J'aime beaucoup la citation de Karl Barth :  "Je ne suis pas sûr que les anges, quand ils cherchent à glorifier Dieu, jouent de la musique de Bach. Je suis certain, en revanche, que lorsqu'ils sont entre eux, ils jouent du Mozart."  

 

6e raison de croire : "Parce que Dieu me l'a dit".  C'est le mystère de la rencontre avec Dieu, que beaucoup expérimentent. Ce sont des expériences personnelles, éminemment subjectives, et difficilement vérifiables – quoiqu'on en voit les effets quand elles transforment des vies de manière spectaculaire. Mais l'accumulation de ces expériences, elle, est un fait objectif qui pose question.

 

7e raison de croire : "Parce que nous pensons à lui".  C'est l'argument ontologique de St Anselme qui ne prouve rien, sinon les capacités de l'esprit humain à penser des réalités qui transcendent la réalité matérielle. En fait, St Anselme a surtout démontré la nature spirituelle de notre âme – ce qui est déjà bien. Mais que nous pensions à Dieu ne le fait pas nécessairement exister – pas plus que d'imaginer le PSG champion ne fait de lui le futur champion!

——

VOTRE OBJECTIF: Recopiez mot pour mot le passage du texte ci-dessus sur les raisons de croire, depuis « 6e raison de croire » jusqu'à « le futur champion! » compris.

——

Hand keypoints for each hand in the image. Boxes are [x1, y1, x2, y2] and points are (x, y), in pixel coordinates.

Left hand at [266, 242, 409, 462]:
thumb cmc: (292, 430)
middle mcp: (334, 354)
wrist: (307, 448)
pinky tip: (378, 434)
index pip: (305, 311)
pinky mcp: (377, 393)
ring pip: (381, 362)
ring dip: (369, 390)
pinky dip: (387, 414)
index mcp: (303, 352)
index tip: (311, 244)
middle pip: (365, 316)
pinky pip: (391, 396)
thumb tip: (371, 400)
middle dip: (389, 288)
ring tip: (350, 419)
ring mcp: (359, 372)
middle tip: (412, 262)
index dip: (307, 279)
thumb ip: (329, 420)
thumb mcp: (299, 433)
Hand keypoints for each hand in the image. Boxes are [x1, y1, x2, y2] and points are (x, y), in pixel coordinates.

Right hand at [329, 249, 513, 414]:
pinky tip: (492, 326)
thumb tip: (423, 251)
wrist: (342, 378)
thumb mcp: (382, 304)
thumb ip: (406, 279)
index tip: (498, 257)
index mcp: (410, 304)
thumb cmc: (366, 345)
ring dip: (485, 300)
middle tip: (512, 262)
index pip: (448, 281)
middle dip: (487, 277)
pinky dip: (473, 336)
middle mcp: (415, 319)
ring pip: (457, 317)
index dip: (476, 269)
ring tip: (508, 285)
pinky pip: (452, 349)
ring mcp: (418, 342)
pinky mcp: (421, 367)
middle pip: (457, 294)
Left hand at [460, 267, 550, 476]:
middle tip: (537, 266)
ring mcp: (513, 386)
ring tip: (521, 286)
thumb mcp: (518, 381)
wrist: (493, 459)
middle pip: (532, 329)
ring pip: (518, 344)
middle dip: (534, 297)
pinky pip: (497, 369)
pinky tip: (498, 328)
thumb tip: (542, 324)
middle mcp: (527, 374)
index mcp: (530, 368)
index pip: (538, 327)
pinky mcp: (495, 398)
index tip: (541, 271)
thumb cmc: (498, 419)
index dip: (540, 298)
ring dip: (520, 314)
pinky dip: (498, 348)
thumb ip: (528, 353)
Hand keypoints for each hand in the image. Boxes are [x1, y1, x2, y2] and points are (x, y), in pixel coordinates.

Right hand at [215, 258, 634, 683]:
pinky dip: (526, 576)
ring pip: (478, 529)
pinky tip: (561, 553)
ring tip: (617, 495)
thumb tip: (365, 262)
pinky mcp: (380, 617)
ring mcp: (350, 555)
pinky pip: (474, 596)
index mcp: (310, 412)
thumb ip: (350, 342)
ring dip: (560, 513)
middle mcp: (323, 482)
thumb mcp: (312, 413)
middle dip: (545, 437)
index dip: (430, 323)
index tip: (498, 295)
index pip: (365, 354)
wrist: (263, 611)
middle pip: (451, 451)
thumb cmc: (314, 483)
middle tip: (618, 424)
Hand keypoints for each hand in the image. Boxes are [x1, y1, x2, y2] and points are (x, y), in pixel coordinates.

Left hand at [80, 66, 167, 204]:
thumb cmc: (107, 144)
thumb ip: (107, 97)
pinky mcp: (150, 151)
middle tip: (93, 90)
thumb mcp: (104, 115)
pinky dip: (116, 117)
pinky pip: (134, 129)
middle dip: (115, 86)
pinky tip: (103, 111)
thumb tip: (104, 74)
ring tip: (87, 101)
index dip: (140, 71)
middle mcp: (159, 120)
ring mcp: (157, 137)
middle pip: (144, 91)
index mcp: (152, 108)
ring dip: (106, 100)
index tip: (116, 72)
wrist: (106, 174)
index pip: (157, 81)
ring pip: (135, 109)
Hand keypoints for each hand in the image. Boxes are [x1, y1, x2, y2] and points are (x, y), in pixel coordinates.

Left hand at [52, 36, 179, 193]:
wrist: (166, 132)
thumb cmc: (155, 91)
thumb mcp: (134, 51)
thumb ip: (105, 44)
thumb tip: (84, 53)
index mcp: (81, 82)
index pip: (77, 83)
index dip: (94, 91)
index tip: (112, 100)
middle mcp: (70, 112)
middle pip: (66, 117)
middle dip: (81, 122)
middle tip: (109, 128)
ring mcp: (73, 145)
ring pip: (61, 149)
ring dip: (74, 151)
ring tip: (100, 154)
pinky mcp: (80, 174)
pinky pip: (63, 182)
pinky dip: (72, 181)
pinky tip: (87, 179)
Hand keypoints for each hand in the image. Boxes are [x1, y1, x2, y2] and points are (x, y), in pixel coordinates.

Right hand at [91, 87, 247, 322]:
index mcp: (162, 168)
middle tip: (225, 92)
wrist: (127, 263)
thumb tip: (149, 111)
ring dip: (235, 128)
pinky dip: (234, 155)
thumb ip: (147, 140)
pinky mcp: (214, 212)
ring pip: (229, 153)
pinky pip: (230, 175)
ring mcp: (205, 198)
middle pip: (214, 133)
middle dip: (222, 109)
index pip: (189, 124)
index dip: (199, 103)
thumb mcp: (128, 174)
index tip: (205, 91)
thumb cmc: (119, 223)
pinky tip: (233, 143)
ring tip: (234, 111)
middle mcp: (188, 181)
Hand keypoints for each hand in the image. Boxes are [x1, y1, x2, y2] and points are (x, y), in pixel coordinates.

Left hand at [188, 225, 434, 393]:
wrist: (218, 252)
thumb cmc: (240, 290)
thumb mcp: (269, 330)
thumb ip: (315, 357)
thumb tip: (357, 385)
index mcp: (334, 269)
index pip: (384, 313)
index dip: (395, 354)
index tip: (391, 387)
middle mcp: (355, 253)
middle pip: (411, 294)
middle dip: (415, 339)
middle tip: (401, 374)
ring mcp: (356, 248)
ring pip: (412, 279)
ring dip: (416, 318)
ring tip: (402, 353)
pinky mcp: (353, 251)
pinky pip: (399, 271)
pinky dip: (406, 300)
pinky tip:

——

RÉSULTAT DE L'EXERCICE:
6e raison de croire : "Parce que Dieu me l'a dit".  C'est le mystère de la rencontre avec Dieu, que beaucoup expérimentent. Ce sont des expériences personnelles, éminemment subjectives, et difficilement vérifiables – quoiqu'on en voit les effets quand elles transforment des vies de manière spectaculaire. Mais l'accumulation de ces expériences, elle, est un fait objectif qui pose question.

 

7e raison de croire : "Parce que nous pensons à lui".  C'est l'argument ontologique de St Anselme qui ne prouve rien, sinon les capacités de l'esprit humain à penser des réalités qui transcendent la réalité matérielle. En fait, St Anselme a surtout démontré la nature spirituelle de notre âme – ce qui est déjà bien. Mais que nous pensions à Dieu ne le fait pas nécessairement exister – pas plus que d'imaginer le PSG champion ne fait de lui le futur champion!